One of the three women injured by Ash Davis last month has said, ‘I had never been hit like that before, even at the competitive women’s level. There was so much more brute force. There are women who are bigger than him, but no girl hits like that. This is a strong human.’
Meet Ash Davis. Or is it “Ashley” these days? Mr. Davis plays for the Fergus Highlanders WOMEN’s team. He tackles hard. Just ask those three women players who suited up for the Stoney Creek Camels last month who had to be removed from the game thanks to Ash’s debilitating tackles. Ash is clearly a male; in fact, he doesn’t even try to look female.
He has an Adam’s apple. Male pattern baldness is setting in. And it’s impossible to ignore those leg muscles. We visited Fergus, Ont. last Saturday to take in a game between the Highlanders and Burlington. We think it is safe to describe Ash’s style as “ambush-predator.” Which is to say, he spends most of his time on the pitch casually strolling around, not that active at all.
But what he’s actually doing is waiting for a female player on the other side to take procession of the ball. Then he goes into charging rhino mode. Think of that infamous hit Scott Stevens rendered onto Eric Lindros a few decades ago — that is Ash’s style. Except he’s a male and his victims are female. It is outrageous. It is egregious. And it is clearly unsafe for real women to play against this brute. And it is perhaps the most overlooked, underreported Canadian sports story of 2023.
As far as we can see, Joe Warmington of the Toronto Sun is the only mainstream media scribe to pen a story on this gender-bending grifter. Indeed, Warmington noted that female players with the Stony Creek team felt as though they were being “hit by a bus on the field. Or a truck.” Stated one injured player: “I had never been hit like that before, even at the competitive women’s level.

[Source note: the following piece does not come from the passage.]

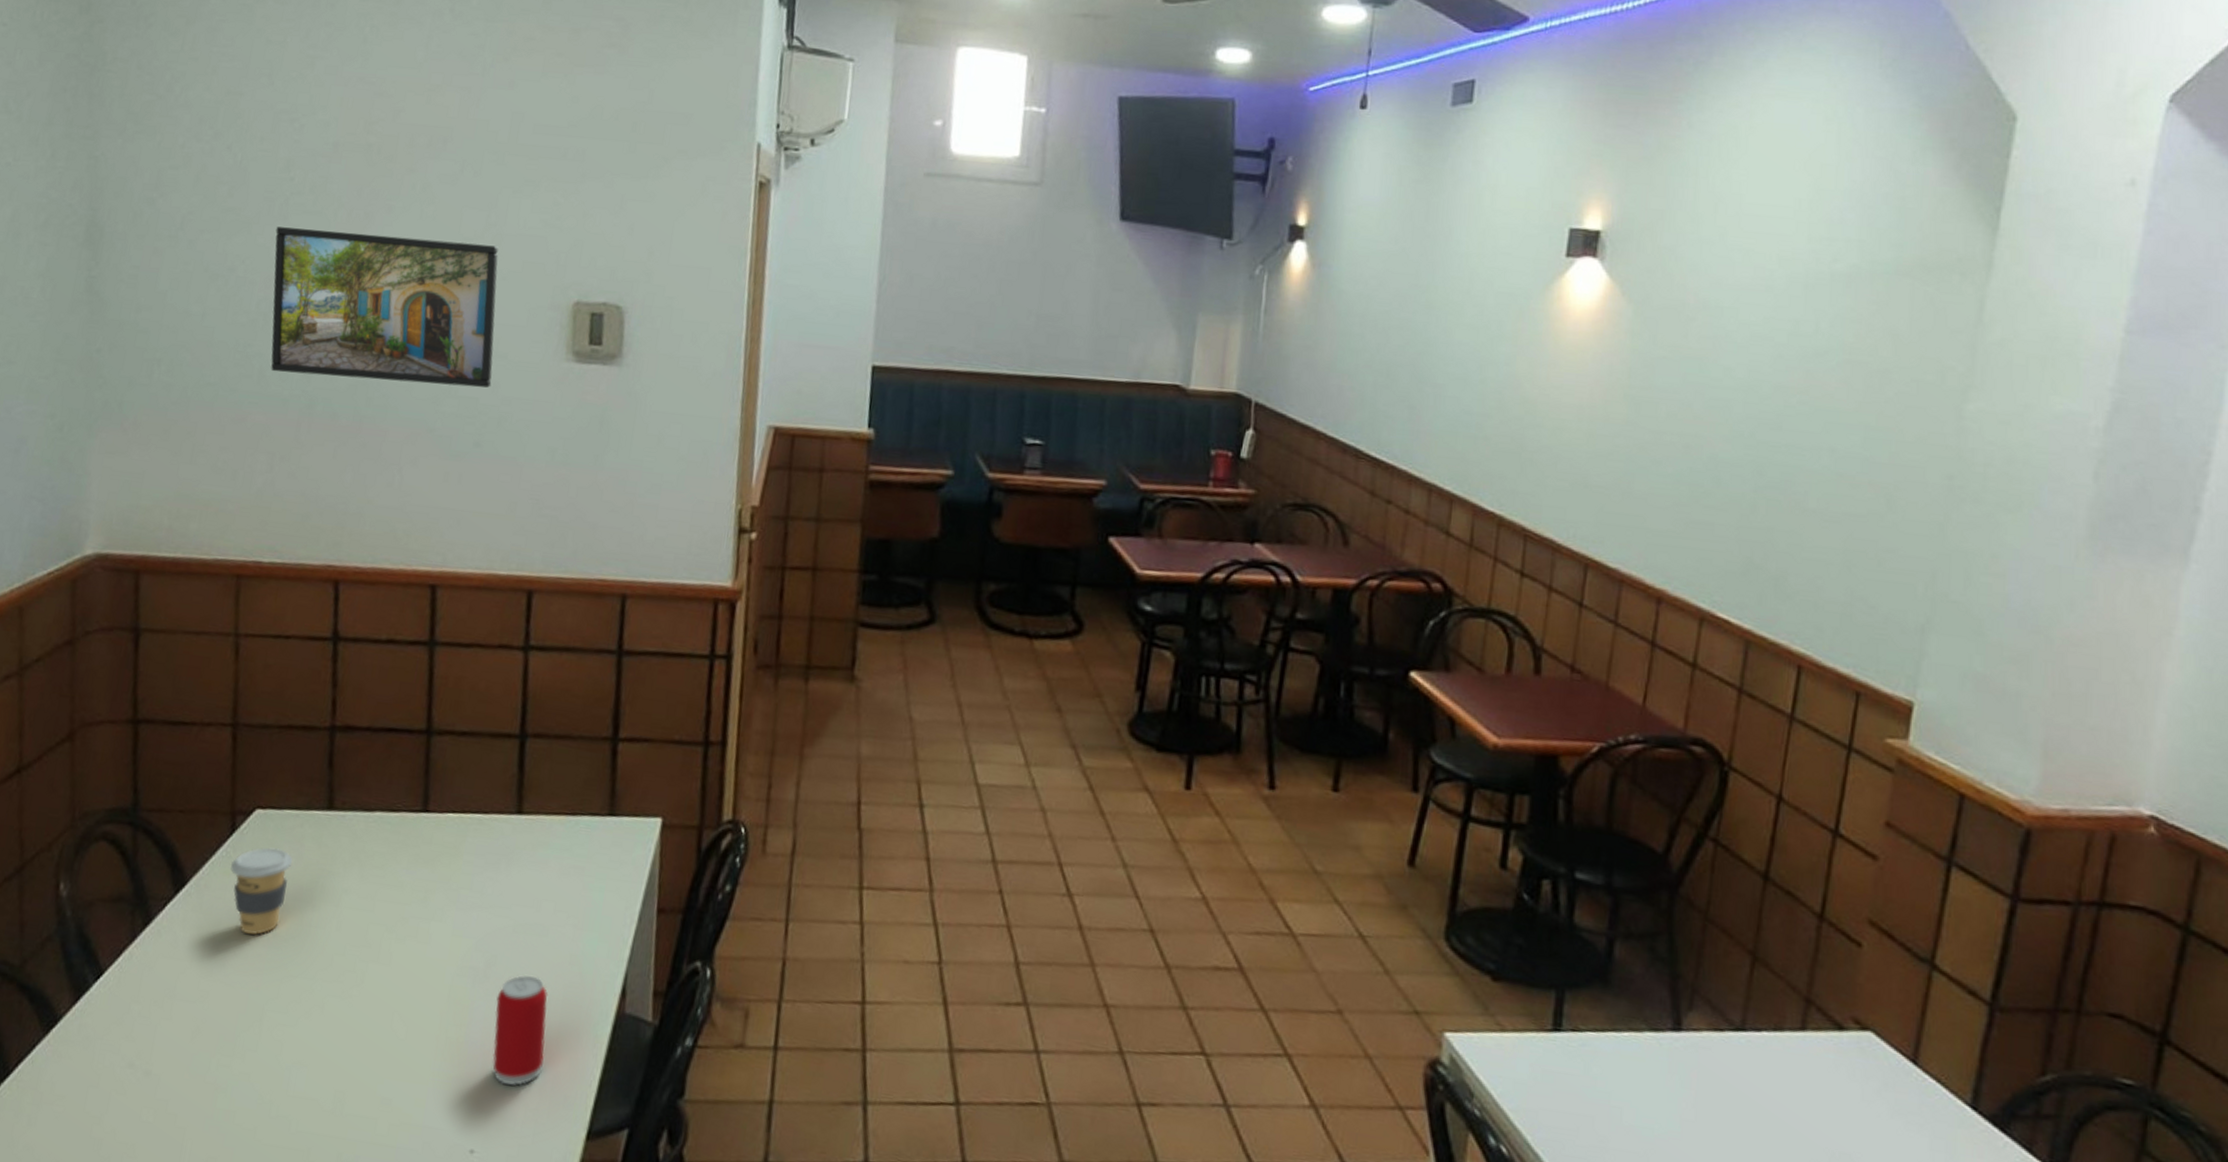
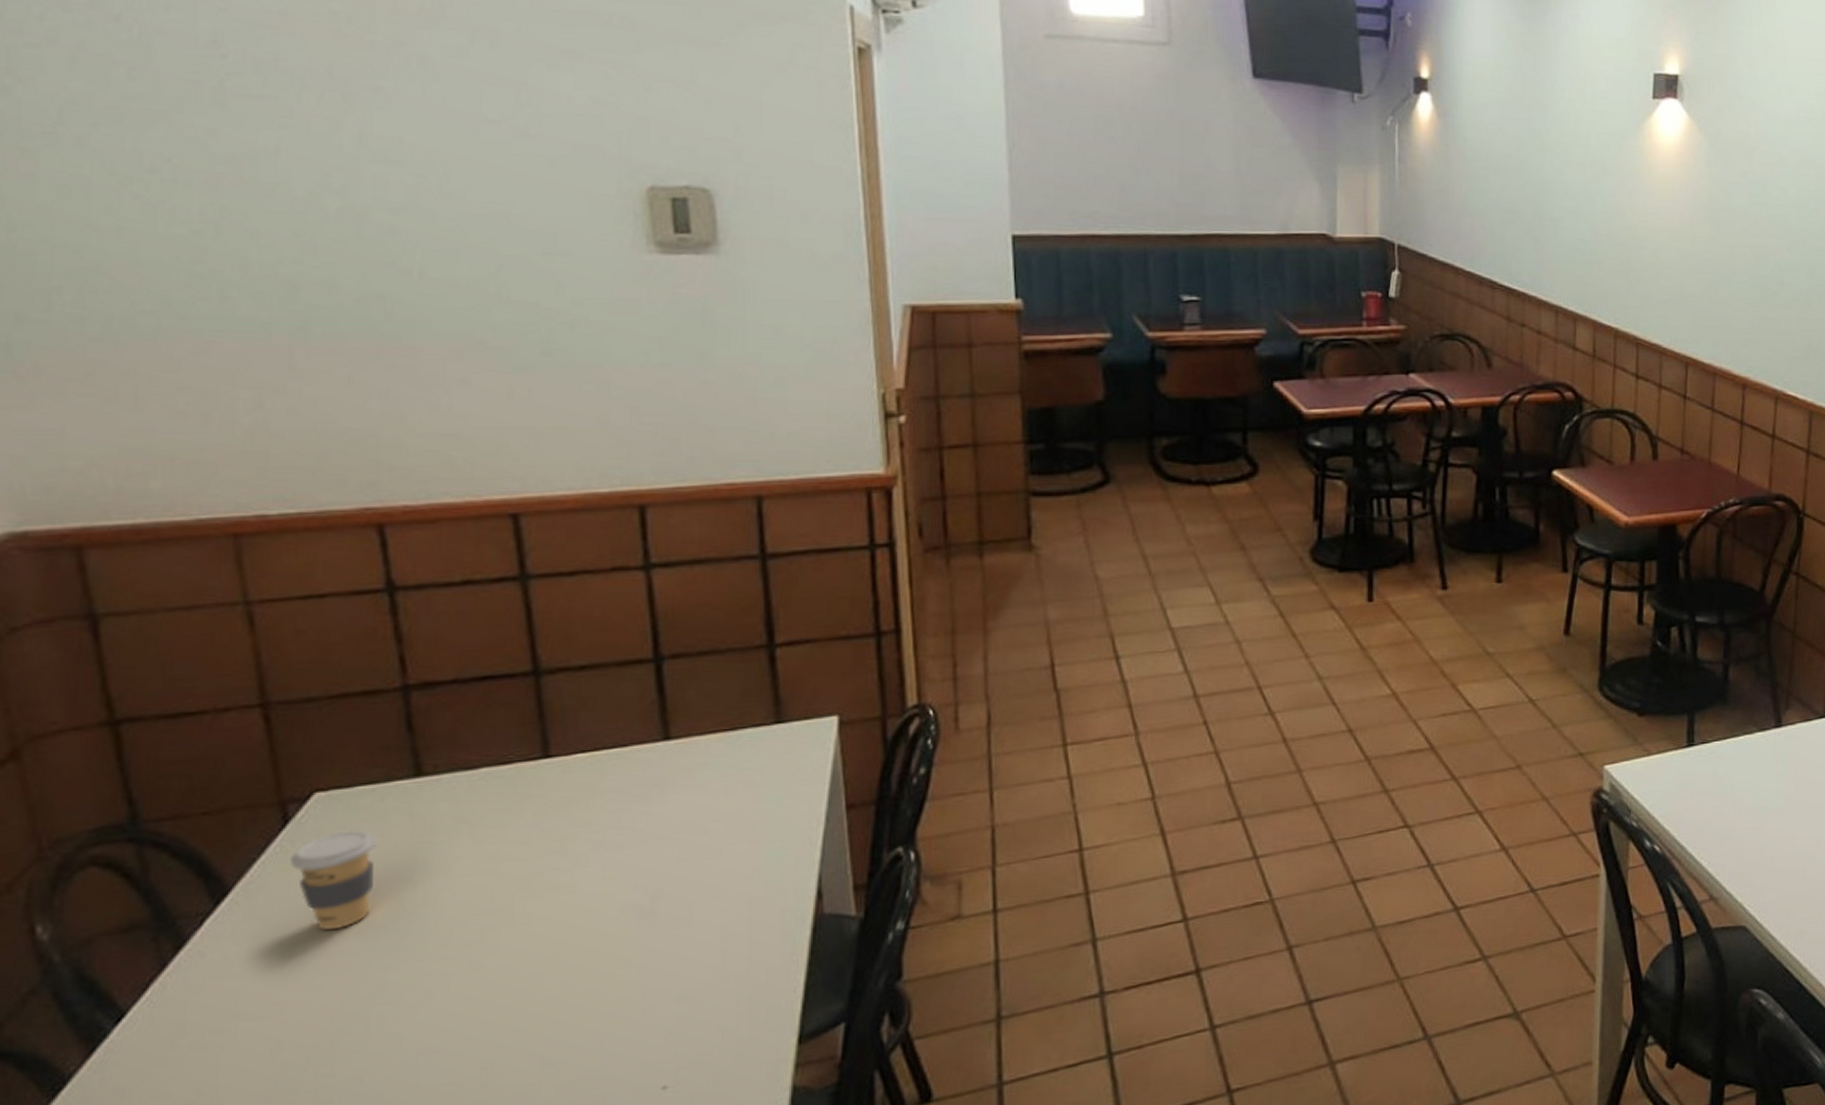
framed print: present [271,227,498,388] -> none [211,115,554,291]
beverage can: present [492,975,548,1086] -> none [669,900,736,1013]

There was so much more brute force. There are women who are bigger than him, but no girl hits like that. This is a strong human.” Naturally, given our cancel culture environment that is championed by the rainbow mafia, the woman did not want to give her name. Diana Murphy, a friend of some of the players, tweeted: “Three women’s rugby players had to be removed from a game and treated for injuries from hits sustained by a transwoman” and that she feels “Trans have no place in women’s sports.”